### Directive 1
Translate this sentence from the AWX Operator issue into Spanish: "After 30 minutes only the orchestrator is running, tailing the logs shows a looping error."

── Document segment ──

Awx-operator: AWX Operator Fails to Install AWX Containers/Instance

Created on 5 May 2021 · 13Comments · Source: ansible/awx-operator

ISSUE TYPE

AWX Operator fails to perform installation.

SUMMARY

Had an instance of 17.0.1 running, don't care if the data persists either.

Performed data migration following Data Migration instructions.

Performed install of AWX Operator following INSTALL.md

minikube v1.18.1 was installed during this time following links from INSTALL.md

ENVIRONMENT

AWX version: 19.1.0
Operator version: 0.9.0
Kubernetes version: 1.20.2
AWX install method: operator

STEPS TO REPRODUCE

Follow INSTALL.md

EXPECTED RESULTS

Expected to see pods/AWX instance

ACTUAL RESULTS

minikube kubectl apply -- -f myawx.yml

After 30 minutes only the orchestrator is running, tailing the logs shows a looping error.

ADDITIONAL INFORMATION

xxx@yyy:~$ minikube kubectl get pods
NAME                            READY   STATUS    RESTARTS   AGE
awx-operator-5595d6fc57-hdj9d   1/1     Running   0          29m

xxx@yyy:~$ minikube version
minikube version: v1.18.1

AWX-OPERATOR LOGS

{
  "level": "error",
  "ts": 1620223136.6924627,
  "logger": "logging_event_handler",
  "msg": "",
  "name": "custom.name.awx", 
  "namespace": "default",
  "gvk": "awx.ansible.com/v1beta1,Kind=AWX",
  "event_type": "runner_on_failed",
  "job": "2601737961087659062",
  "EventData.Task": "Create Database if no database is specified",
  "EventData.TaskArgs": "",
  "EventData.FailedTaskPath": "/opt/ansible/roles/installer/tasks/database_configuration.yml:68",
  "error": "[playbook task failed]",
  "stacktrace": "github.com/go-logr/zapr.(*zapLogger).Error\n\tpkg/mod/github.com/go-logr/[email protected]/zapr.go:128\ngithub.com/operator-framework/operator-sdk/pkg/ansible/events.loggingEventHandler.Handle\n\tsrc/github.com/operator-framework/operator-sdk/pkg/ansible/events/log_events.go:87"
}

needs_info worked_for_me

Source

bandwiches

Most helpful comment

Here is the snippet of the error i'm seeing which i believe is exactly like @bandwiches error.

───
── Material shown ──

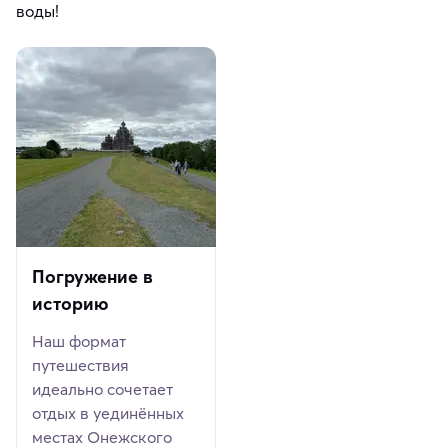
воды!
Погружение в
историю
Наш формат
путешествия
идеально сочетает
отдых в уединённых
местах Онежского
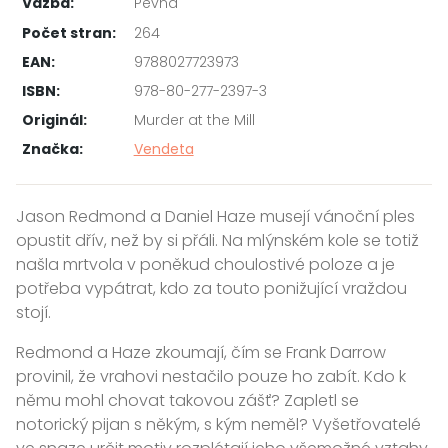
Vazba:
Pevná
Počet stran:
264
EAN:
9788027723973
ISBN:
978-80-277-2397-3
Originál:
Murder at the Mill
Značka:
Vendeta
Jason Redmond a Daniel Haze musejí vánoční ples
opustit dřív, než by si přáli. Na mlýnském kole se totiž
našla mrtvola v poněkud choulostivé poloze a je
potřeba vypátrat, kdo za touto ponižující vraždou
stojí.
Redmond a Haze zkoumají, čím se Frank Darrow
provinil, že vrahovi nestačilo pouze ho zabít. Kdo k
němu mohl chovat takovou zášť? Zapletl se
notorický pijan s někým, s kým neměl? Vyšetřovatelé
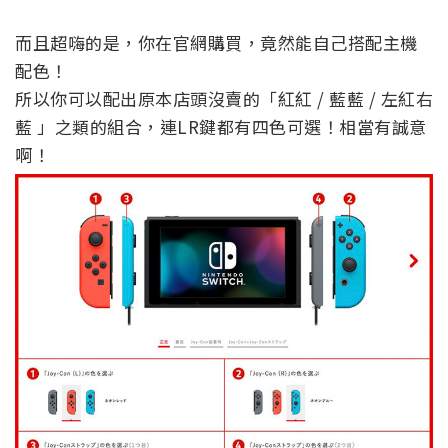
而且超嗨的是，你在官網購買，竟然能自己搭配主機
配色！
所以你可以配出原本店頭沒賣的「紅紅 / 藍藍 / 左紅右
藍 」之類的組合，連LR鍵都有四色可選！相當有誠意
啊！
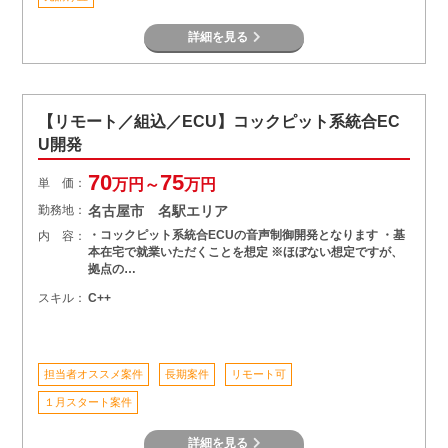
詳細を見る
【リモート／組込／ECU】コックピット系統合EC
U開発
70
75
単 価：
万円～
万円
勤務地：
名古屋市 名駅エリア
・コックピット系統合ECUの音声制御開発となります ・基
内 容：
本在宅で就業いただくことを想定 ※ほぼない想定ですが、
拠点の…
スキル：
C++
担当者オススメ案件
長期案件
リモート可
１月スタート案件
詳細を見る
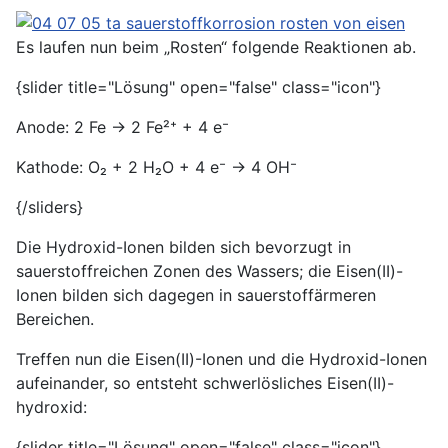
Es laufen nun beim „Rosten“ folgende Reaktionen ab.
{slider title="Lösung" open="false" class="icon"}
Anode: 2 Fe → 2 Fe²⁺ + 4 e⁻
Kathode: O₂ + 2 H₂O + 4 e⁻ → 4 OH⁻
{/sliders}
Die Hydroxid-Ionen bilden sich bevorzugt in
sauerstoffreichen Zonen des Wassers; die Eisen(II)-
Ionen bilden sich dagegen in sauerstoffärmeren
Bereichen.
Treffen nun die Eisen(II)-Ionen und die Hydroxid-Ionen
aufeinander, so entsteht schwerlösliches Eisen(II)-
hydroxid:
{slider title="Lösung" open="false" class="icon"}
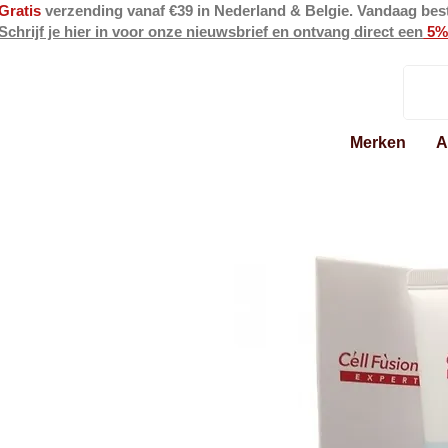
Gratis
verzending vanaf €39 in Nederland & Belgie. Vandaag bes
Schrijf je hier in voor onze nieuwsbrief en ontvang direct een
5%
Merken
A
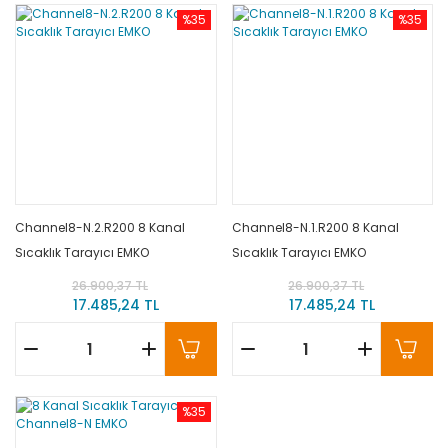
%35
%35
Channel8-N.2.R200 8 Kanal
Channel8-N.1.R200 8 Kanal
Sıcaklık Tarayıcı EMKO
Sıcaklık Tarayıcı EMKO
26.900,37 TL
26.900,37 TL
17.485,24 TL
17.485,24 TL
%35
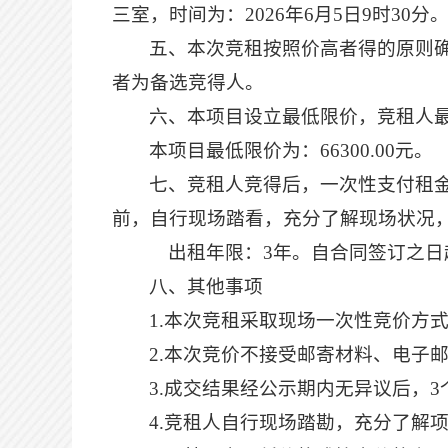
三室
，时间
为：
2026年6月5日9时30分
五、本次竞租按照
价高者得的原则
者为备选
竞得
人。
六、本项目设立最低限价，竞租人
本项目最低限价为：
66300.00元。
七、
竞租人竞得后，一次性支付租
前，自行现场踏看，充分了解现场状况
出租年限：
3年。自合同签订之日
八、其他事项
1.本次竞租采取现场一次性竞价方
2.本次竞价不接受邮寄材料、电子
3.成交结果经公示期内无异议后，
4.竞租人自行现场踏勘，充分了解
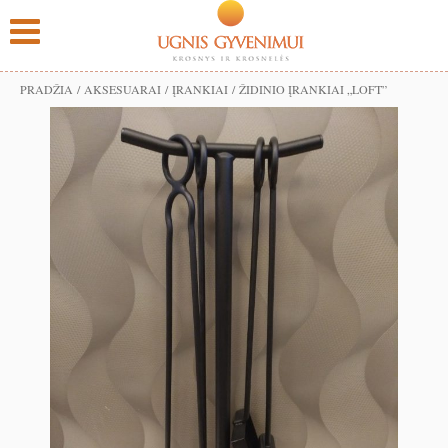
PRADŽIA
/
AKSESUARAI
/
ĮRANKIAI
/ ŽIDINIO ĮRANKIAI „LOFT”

───

### Directive 2
In the rows, substitute "досуг" for "отдых" from the start of the rows up to and including the line with "местах Онежского", and write out only those lines, leaving out the pictures.

### Written reply 1
Después de 30 minutos solo el orquestador está en ejecución, y al seguir el final de los registros se ve un error que se repite en bucle.

### Written reply 2
воды!
Погружение в
историю
Наш формат
путешествия
идеально сочетает
досуг в уединённых
местах Онежского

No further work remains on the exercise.